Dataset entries
Segment Open

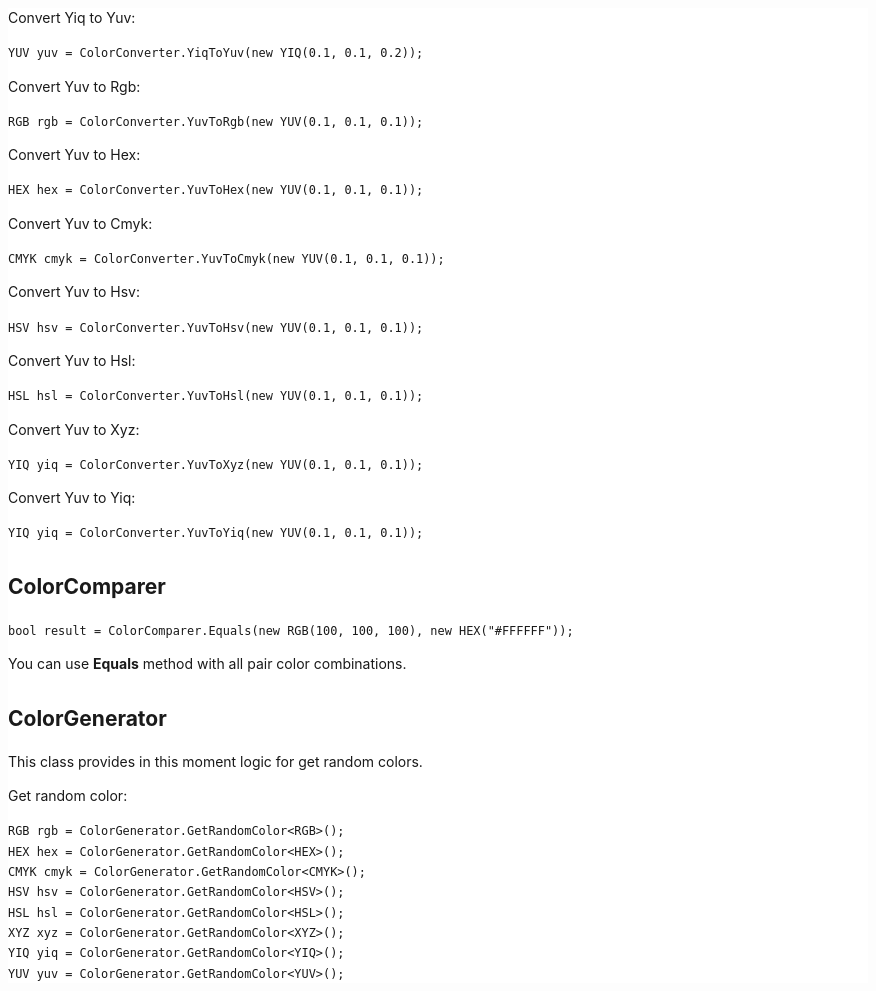 Convert Yiq to Yuv:
```
YUV yuv = ColorConverter.YiqToYuv(new YIQ(0.1, 0.1, 0.2));
```

Convert Yuv to Rgb:
```
RGB rgb = ColorConverter.YuvToRgb(new YUV(0.1, 0.1, 0.1));
```

Convert Yuv to Hex:
```
HEX hex = ColorConverter.YuvToHex(new YUV(0.1, 0.1, 0.1));
```

Convert Yuv to Cmyk:
```
CMYK cmyk = ColorConverter.YuvToCmyk(new YUV(0.1, 0.1, 0.1));
```

Convert Yuv to Hsv:
```
HSV hsv = ColorConverter.YuvToHsv(new YUV(0.1, 0.1, 0.1));
```

Convert Yuv to Hsl:
```
HSL hsl = ColorConverter.YuvToHsl(new YUV(0.1, 0.1, 0.1));
```

Convert Yuv to Xyz:
```
YIQ yiq = ColorConverter.YuvToXyz(new YUV(0.1, 0.1, 0.1));
```

Convert Yuv to Yiq:
```
YIQ yiq = ColorConverter.YuvToYiq(new YUV(0.1, 0.1, 0.1));
```

## ColorComparer
```
bool result = ColorComparer.Equals(new RGB(100, 100, 100), new HEX("#FFFFFF"));
```

You can use **Equals** method with all pair color combinations.

## ColorGenerator

This class provides in this moment logic for get random colors.

Get random color:

```
RGB rgb = ColorGenerator.GetRandomColor<RGB>();
HEX hex = ColorGenerator.GetRandomColor<HEX>();
CMYK cmyk = ColorGenerator.GetRandomColor<CMYK>();
HSV hsv = ColorGenerator.GetRandomColor<HSV>();
HSL hsl = ColorGenerator.GetRandomColor<HSL>();
XYZ xyz = ColorGenerator.GetRandomColor<XYZ>();
YIQ yiq = ColorGenerator.GetRandomColor<YIQ>();
YUV yuv = ColorGenerator.GetRandomColor<YUV>();
```
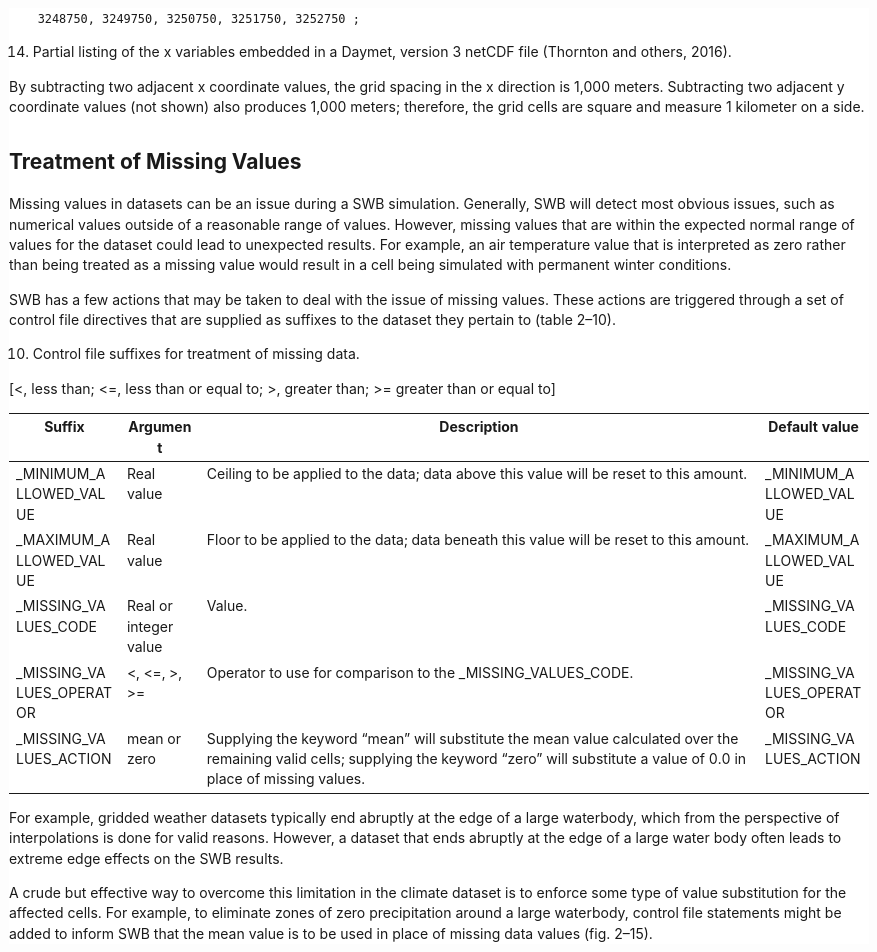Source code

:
 ``` 
    3248750, 3249750, 3250750, 3251750, 3252750 ;
```

14. Partial listing of the x variables embedded in a Daymet, version 3
    netCDF file (Thornton and others, 2016).

By subtracting two adjacent x coordinate values, the grid spacing in the
x direction is 1,000 meters. Subtracting two adjacent y coordinate
values (not shown) also produces 1,000 meters; therefore, the grid cells
are square and measure 1 kilometer on a side.

## Treatment of Missing Values

Missing values in datasets can be an issue during a SWB simulation.
Generally, SWB will detect most obvious issues, such as numerical values
outside of a reasonable range of values. However, missing values that
are within the expected normal range of values for the dataset could
lead to unexpected results. For example, an air temperature value that
is interpreted as zero rather than being treated as a missing value
would result in a cell being simulated with permanent winter conditions.

SWB has a few actions that may be taken to deal with the issue of
missing values. These actions are triggered through a set of control
file directives that are supplied as suffixes to the dataset they
pertain to (table 2–10).

10. Control file suffixes for treatment of missing data.

\[\<, less than; \<=, less than or equal to; \>, greater than; \>=
greater than or equal
to\]

| Suffix                      | Argument              | Description                                                                                                                                                                                    | Default value               |
| --------------------------- | --------------------- | ---------------------------------------------------------------------------------------------------------------------------------------------------------------------------------------------- | --------------------------- |
| \_MINIMUM\_ALLOWED\_VALUE   | Real value            | Ceiling to be applied to the data; data above this value will be reset to this amount.                                                                                                         | \_MINIMUM\_ALLOWED\_VALUE   |
| \_MAXIMUM\_ALLOWED\_VALUE   | Real value            | Floor to be applied to the data; data beneath this value will be reset to this amount.                                                                                                         | \_MAXIMUM\_ALLOWED\_VALUE   |
| \_MISSING\_VALUES\_CODE     | Real or integer value | Value.                                                                                                                                                                                         | \_MISSING\_VALUES\_CODE     |
| \_MISSING\_VALUES\_OPERATOR | \<, \<=, \>, \>=      | Operator to use for comparison to the \_MISSING\_VALUES\_CODE.                                                                                                                                 | \_MISSING\_VALUES\_OPERATOR |
| \_MISSING\_VALUES\_ACTION   | mean or zero          | Supplying the keyword “mean” will substitute the mean value calculated over the remaining valid cells; supplying the keyword “zero” will substitute a value of 0.0 in place of missing values. | \_MISSING\_VALUES\_ACTION   |

For example, gridded weather datasets typically end abruptly at the edge
of a large waterbody, which from the perspective of interpolations is
done for valid reasons. However, a dataset that ends abruptly at the
edge of a large water body often leads to extreme edge effects on the
SWB results.

A crude but effective way to overcome this limitation in the climate
dataset is to enforce some type of value substitution for the affected
cells. For example, to eliminate zones of zero precipitation around a
large waterbody, control file statements might be added to inform SWB
that the mean value is to be used in place of missing data values (fig.
2–15).
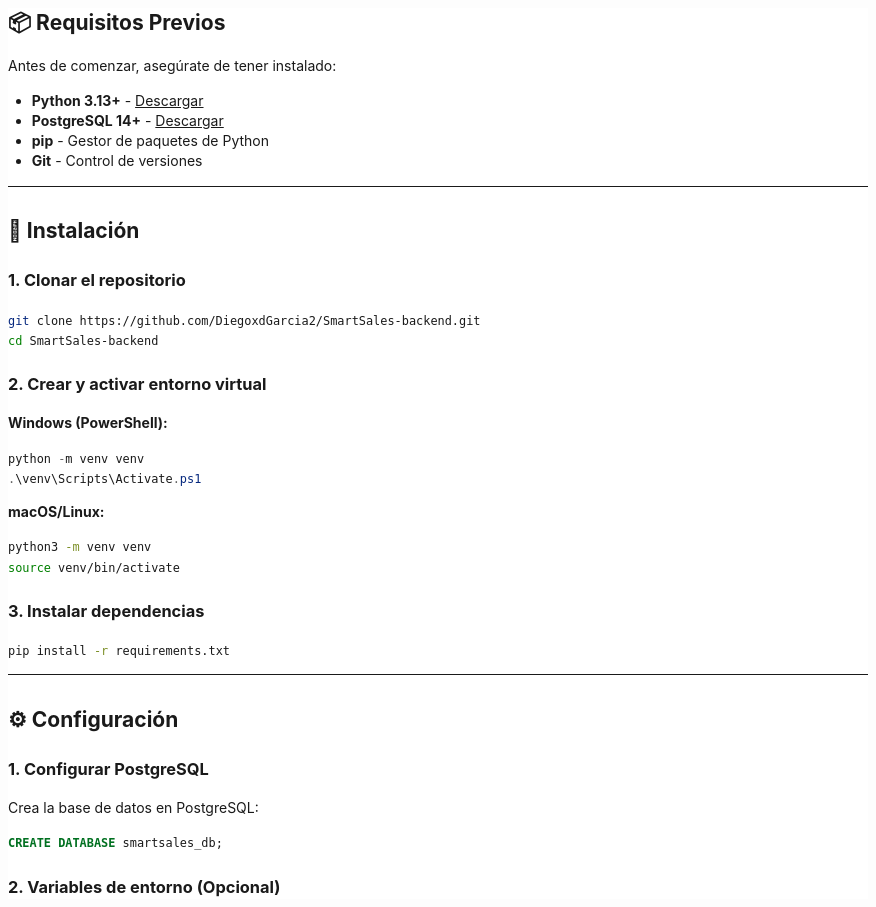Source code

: 
## 📦 Requisitos Previos

Antes de comenzar, asegúrate de tener instalado:

- **Python 3.13+** - [Descargar](https://www.python.org/downloads/)
- **PostgreSQL 14+** - [Descargar](https://www.postgresql.org/download/)
- **pip** - Gestor de paquetes de Python
- **Git** - Control de versiones

---

## 🚀 Instalación

### 1. Clonar el repositorio

```bash
git clone https://github.com/DiegoxdGarcia2/SmartSales-backend.git
cd SmartSales-backend
```

### 2. Crear y activar entorno virtual

**Windows (PowerShell):**
```powershell
python -m venv venv
.\venv\Scripts\Activate.ps1
```

**macOS/Linux:**
```bash
python3 -m venv venv
source venv/bin/activate
```

### 3. Instalar dependencias

```bash
pip install -r requirements.txt
```

---

## ⚙️ Configuración

### 1. Configurar PostgreSQL

Crea la base de datos en PostgreSQL:

```sql
CREATE DATABASE smartsales_db;
```

### 2. Variables de entorno (Opcional)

Segment Closed

[PROMPT]: Wherever a line of the records above contains the string "Equals", copy that line out.

[ANSWER BELOW]:
bool result = ColorComparer.Equals(new RGB(100, 100, 100), new HEX("#FFFFFF"));
You can use **Equals** method with all pair color combinations.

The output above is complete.